(Stored dataset items)
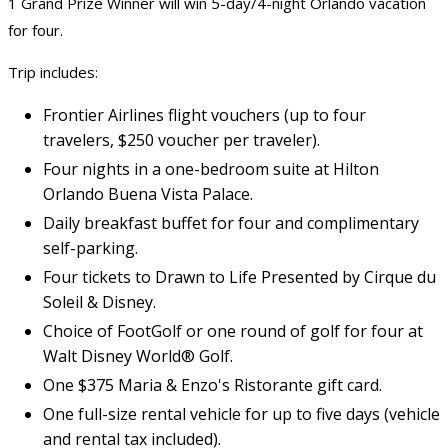
1 Grand Prize Winner will win 5-day/4-night Orlando vacation
for four.
Trip includes:
Frontier Airlines flight vouchers (up to four
travelers, $250 voucher per traveler).
Four nights in a one-bedroom suite at Hilton
Orlando Buena Vista Palace.
Daily breakfast buffet for four and complimentary
self-parking.
Four tickets to Drawn to Life Presented by Cirque du
Soleil & Disney.
Choice of FootGolf or one round of golf for four at
Walt Disney World® Golf.
One $375 Maria & Enzo's Ristorante gift card.
One full-size rental vehicle for up to five days (vehicle
and rental tax included).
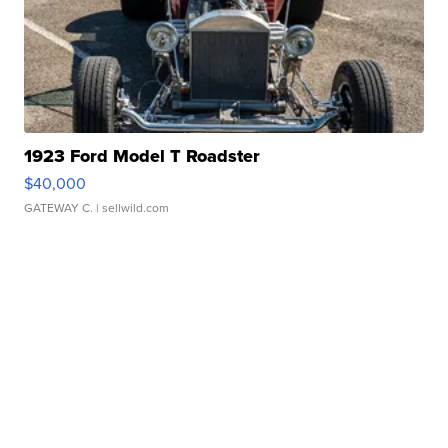
1923 Ford Model T Roadster
$40,000
GATEWAY C.
| sellwild.com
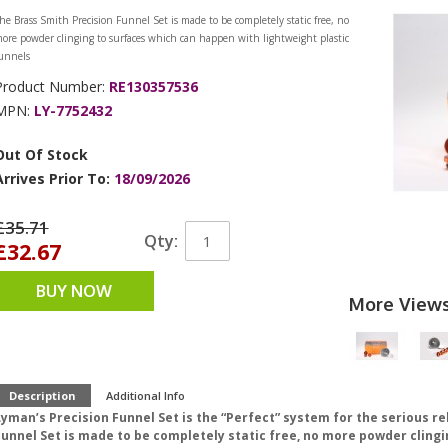
he Brass Smith Precision Funnel Set is made to be completely static free, no
ore powder clinging to surfaces which can happen with lightweight plastic
unnels
Product Number:
RE130357536
MPN:
LY-7752432
Out Of Stock
Arrives Prior To:
18/09/2026
£35.71
Qty:
£32.67
BUY NOW
More View
Description
Additional Info
Lyman’s Precision Funnel Set is the “Perfect” system for the serious r
Funnel Set is made to be completely static free, no more powder cling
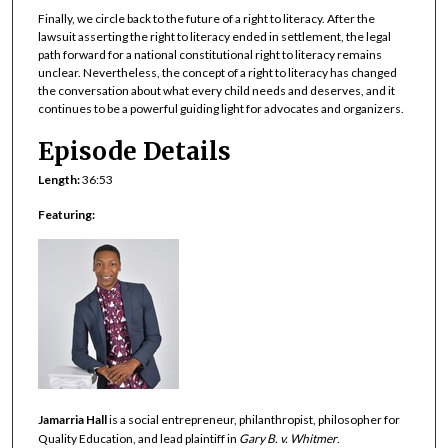
Finally, we circle back to the future of a right to literacy. After the
lawsuit asserting the right to literacy ended in settlement, the legal
path forward for a national constitutional right to literacy remains
unclear. Nevertheless, the concept of a right to literacy has changed
the conversation about what every child needs and deserves, and it
continues to be a powerful guiding light for advocates and organizers.
Episode Details
Length:
36:53
Featuring:
Jamarria Hall
is a social entrepreneur, philanthropist, philosopher for
Quality Education, and lead plaintiff in
Gary B. v. Whitmer
.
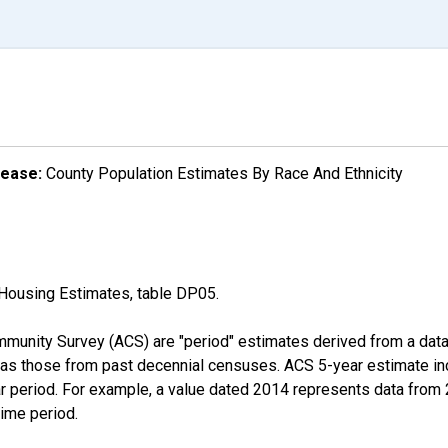
lease:
County Population Estimates By Race And Ethnicity
Housing Estimates, table DP05.
munity Survey (ACS) are "period" estimates derived from a data 
 as those from past decennial censuses. ACS 5-year estimate in
ear period. For example, a value dated 2014 represents data fro
time period.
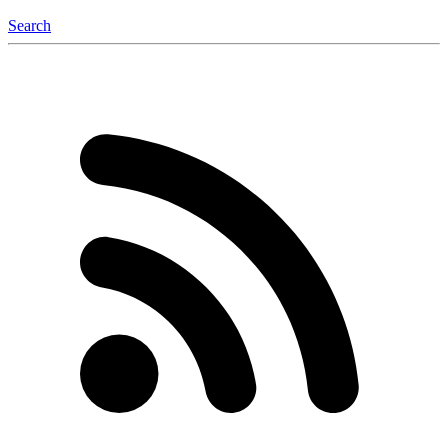
Search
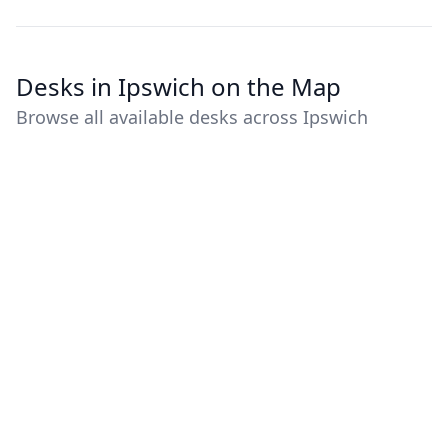
Desks in Ipswich on the Map
Browse all available desks across Ipswich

• Request
Please write out the text of every item above word for word, leaving out the pictures.

• Response below
1 Grand Prize Winner will win 5-day/4-night Orlando vacation
for four.
Trip includes:
Frontier Airlines flight vouchers (up to four
travelers, $250 voucher per traveler).
Four nights in a one-bedroom suite at Hilton
Orlando Buena Vista Palace.
Daily breakfast buffet for four and complimentary
self-parking.
Four tickets to Drawn to Life Presented by Cirque du
Soleil & Disney.
Choice of FootGolf or one round of golf for four at
Walt Disney World® Golf.
One $375 Maria & Enzo's Ristorante gift card.
One full-size rental vehicle for up to five days (vehicle
and rental tax included).
1923 Ford Model T Roadster
$40,000
GATEWAY C.
| sellwild.com
he Brass Smith Precision Funnel Set is made to be completely static free, no
ore powder clinging to surfaces which can happen with lightweight plastic
unnels
Product Number:
RE130357536
MPN:
LY-7752432
Out Of Stock
Arrives Prior To:
18/09/2026
£35.71
Qty:
£32.67
BUY NOW
More View
Description
Additional Info
Lyman’s Precision Funnel Set is the “Perfect” system for the serious r
Funnel Set is made to be completely static free, no more powder cling
Finally, we circle back to the future of a right to literacy. After the
lawsuit asserting the right to literacy ended in settlement, the legal
path forward for a national constitutional right to literacy remains
unclear. Nevertheless, the concept of a right to literacy has changed
the conversation about what every child needs and deserves, and it
continues to be a powerful guiding light for advocates and organizers.
Episode Details
Length:
36:53
Featuring:
Jamarria Hall
is a social entrepreneur, philanthropist, philosopher for
Quality Education, and lead plaintiff in
Gary B. v. Whitmer
.
lease:
County Population Estimates By Race And Ethnicity
Housing Estimates, table DP05.
munity Survey (ACS) are "period" estimates derived from a data 
 as those from past decennial censuses. ACS 5-year estimate in
ear period. For example, a value dated 2014 represents data fro
time period.
Search
Desks in Ipswich on the Map
Browse all available desks across Ipswich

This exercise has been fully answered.